==== PASSAGE TO READ

What’s the significance of one small typo compared with the larger intervention and call for more dialogue between the humanities and social sciences, and for the acknowledgement of different forms of knowledge, voices, and narratives? Curiously, there is virtually no mention of the field of literary studies in all the praise of novels: it is a missing form of expertise in the scenario of an unmediated social scientific ‘discovery’ of literature. And, predictably, the caveat “nor is it that we think novelists should be put in charge of development ministries” reduces the consideration of a diversity of expertise once again to banishing fiction—its writers and scholars—to irrational, second-class intellectual citizens.

In the news coverage of this policy report by The Telegraph on Nov. 6, 2008, we read that policy makers need to emphasize the hard line between emotion and rationality, fiction and fact. Quoting Tom Clougherty, policy director of the Adam Smith Institute:

‘There’s a problem. Fiction works by appealing to people’s emotions, not their intellect or rationality.’

He said issues like poverty and international development were ’emotionally charged’ and consequently solutions often failed to take into account hard, unpalatable facts.

========
==== RECORD LIST

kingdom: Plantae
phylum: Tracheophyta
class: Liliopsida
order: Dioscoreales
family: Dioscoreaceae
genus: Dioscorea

========

== WORK TO DO ==
1/ In the passage on fiction and development policy, what position does Tom Clougherty hold?
2/ Please echo the part of the passage on fiction and development policy that opens with the words containing "In the news" and closes with "hard, unpalatable facts.".
3/ Summarize the passage on fiction and development policy in two sentences.

== WORKED SOLUTIONS ==
1/ Policy director of the Adam Smith Institute.

2/
In the news coverage of this policy report by The Telegraph on Nov. 6, 2008, we read that policy makers need to emphasize the hard line between emotion and rationality, fiction and fact. Quoting Tom Clougherty, policy director of the Adam Smith Institute:

‘There’s a problem. Fiction works by appealing to people’s emotions, not their intellect or rationality.’

He said issues like poverty and international development were ’emotionally charged’ and consequently solutions often failed to take into account hard, unpalatable facts.

3/ Praise of novels in the policy discussion barely mentions literary studies, and its caveat that novelists shouldn't run development ministries again casts fiction's writers and scholars as irrational, second-class intellectual citizens. The Telegraph's coverage of the report quoted Tom Clougherty of the Adam Smith Institute, who said that fiction appeals to emotion rather than intellect and that emotionally charged issues like poverty lead to solutions that ignore hard facts.